Pourquoi nous voterons Bayrou
Les 55 % de Français qui ont voté non au projet de constitution européenne ne sauraient se satisfaire d'une situation où les trois candidats en mesure de l'emporter à la prochaine élection présidentielle se trouvent dans le camp du « oui ». Encore moins les gaullistes et les républicains que nous sommes.
Comment ne pas voir dans cette situation paradoxale un succès de la nouvelle oligarchie des médias et de la finance, alliée à des forces internationales décidées à faire disparaître l'« exception française » ?
Comment ne pas y voir surtout la prise en otage de l'élection présidentielle par les grands partis, à l'inverse de ce qu'avait voulu le fondateur de la Ve République ?
Mais la politique ne consiste pas, au moment d'une grande échéance nationale, à se retirer sur l'Aventin. Désireux de peser malgré tout sur la future élection, nous avons décidé de voter et d'appeler à voter pour François Bayrou.
Sa culture politique d'origine est certes très différente de la nôtre.
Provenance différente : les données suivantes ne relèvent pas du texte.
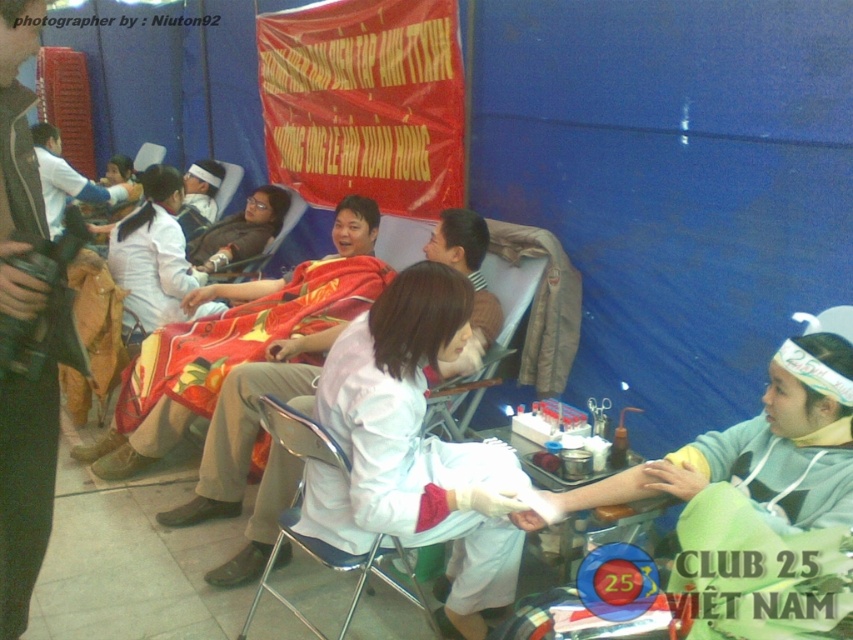
Question: Which point appears farthest from the camera in this image?

Choices:
 (A) (287, 429)
 (B) (22, 211)
 (C) (193, 284)

Answer: (C)

Question: Is metallic silver chair at center smaller than matte black jacket at center?

Choices:
 (A) yes
 (B) no

Answer: (B)

Question: Which point is farther from the camera taking this photo?

Choices:
 (A) pyautogui.click(x=3, y=632)
 (B) pyautogui.click(x=137, y=304)

Answer: (B)

Question: In this image, where is white matte coat at center located relative to white matte coat at upper left?

Choices:
 (A) below
 (B) above

Answer: (A)

Question: Estimate the real-world distances between objects in this image. Which object is farther from the matte black jacket at center?

Choices:
 (A) white matte nurse at center
 (B) white matte coat at center
 (C) white matte coat at upper left
 (D) metallic silver chair at center

Answer: (B)

Question: Is matte red blanket at center thinner than matte black jacket at center?

Choices:
 (A) yes
 (B) no

Answer: (B)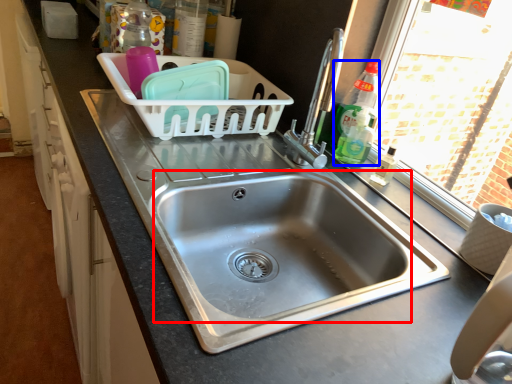
Question: Which object appears farthest to the camera in this image, sink (highlighted by a red box) or bottle (highlighted by a blue box)?

Choices:
 (A) sink
 (B) bottle

Answer: (B)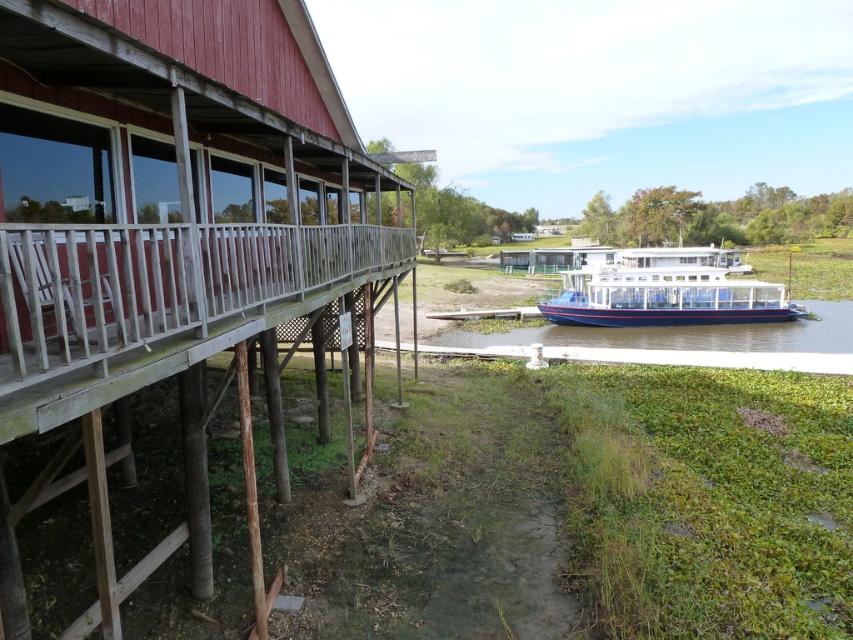
Does point (91, 20) come behind point (614, 310)?

No, (91, 20) is in front of (614, 310).

Between point (103, 630) and point (635, 269), which one is positioned in front?

Point (103, 630) is more forward.

Find the location of a particular element. wooden dock at left is located at coordinates (163, 225).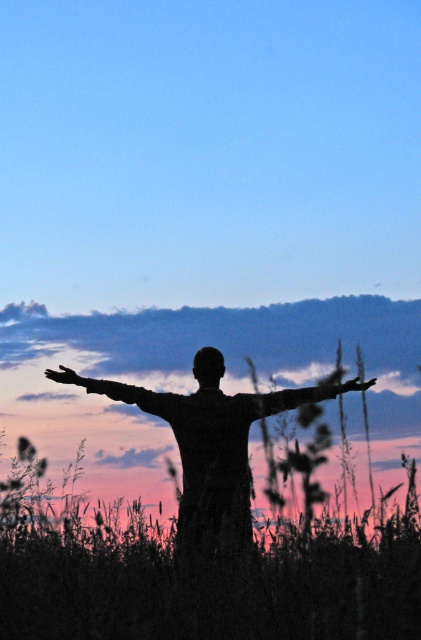
Image resolution: width=421 pixels, height=640 pixels. Describe the element at coordinates (207, 584) in the screenshot. I see `green grassy at center` at that location.

Between point (42, 560) and point (368, 380), which one is positioned in front?

Point (42, 560) is more forward.

Locate an element on the screen. Image resolution: width=421 pixels, height=640 pixels. green grassy at center is located at coordinates (207, 584).

Can you confirm if green grassy at center is smaller than silvery metallic arm at center?

Actually, green grassy at center might be larger than silvery metallic arm at center.

Is green grassy at center above silvery metallic arm at center?

Incorrect, green grassy at center is not positioned above silvery metallic arm at center.

Is point (151, 580) closer to viewer compared to point (242, 397)?

Yes.

Identify the location of green grassy at center. (207, 584).

Is silhouette figure at center positioned before matte black hand at upper left?

Yes, it is.

Does silhouette figure at center appear under matte black hand at upper left?

Yes, silhouette figure at center is below matte black hand at upper left.

Find the location of a particular element. The height and width of the screenshot is (640, 421). silhouette figure at center is located at coordinates (212, 444).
Mais l'histoire n'est-elle pas une recomposition permanente des sensibilités en fonction des événements et des enjeux ?
Les convictions européennes de François Bayrou, ne sont pas davantage les nôtres. Nous ne pensons pas pour notre part qu'il puisse y avoir de vraie démocratie hors du cadre national. Et même si l'on approuve le principe de politiques européennes communes, nous pensons que celles qui sont effectivement conduites aujourd'hui à l'initiative de la Commission de Bruxelles et de la BCE : euro fort, libre échange généralisé, refus des politique industrielles, destruction du service public, centralisme normatif, sont désastreuses pour les peuples d'Europe.
Même s'il n'existe pas de différence de fond entre les trois « grands candidats » quant au projet européen, nous pensons cependant que François Bayrou a, mieux que les autres, perçu l'ampleur de l'exaspération populaire qui s'exprime aujourd'hui et la profondeur de la crise de confiance qui sépare le peuple de France de ses élites politiques.
Son engagement de ne prendre aucune initiative européenne sans la soumettre à référendum montre qu'il a compris qu'il ne saurait être d'Europe qui vaille sans adhésion populaire légitimée par le suffrage universel.
De même, François Bayrou s'est déclaré opposé à l'abandon du siège de la France au Conseil de sécurité au profit de l'Union européenne : c'est une position que nous approuvons ; sans le droit de veto de la France à l'ONU, la France n'aurait pu peser comme elle l'a fait face à la guerre d'Irak.
Son projet d'introduire une dose de proportionnelle aux élections législatives et de rétablir l'indépendance des grands médias est par ailleurs conforme à l'esprit de nos institutions.
La présence de François Bayrou au second tour, après le référendum de 2005, apparaîtrait, dans la crise que traverse notre pays, comme un salutaire électrochoc.
L'intéressé, sur la lancée de la campagne qu'il a mené jusqu'ici, doit cependant aller clairement à la rencontre des millions de Français qui ont rejeté en 2005 une certaine Europe : celle de la technocratie, de l'ultralibéralisme et de la désindustrialisation.
Ne s'appuyant pas sur une formation politique de premier plan, prenant à parti le système et proclamant son intention de rassembler les Français par-delà la droite et la gauche, François Bayrou s'inscrit dans la logique de l'élection du président de la République au suffrage universel.
Tous ceux qui ne veulent pas enfermer le débat politique français dans la fausse bipolarité UMP/PS, ni ne souhaitent un nouveau et stérile 21 avril, auront à cœur de favoriser son succès.
Signataires :
Elizabeth Altschull, enseignante, essayiste ; Guy Bois, historien ; François Gaudu, professeur de droit ; Patrick Guiol, politiste ; Roland Hureaux, haut fonctionnaire, essayiste ; Claude Rochet, professeur de gestion.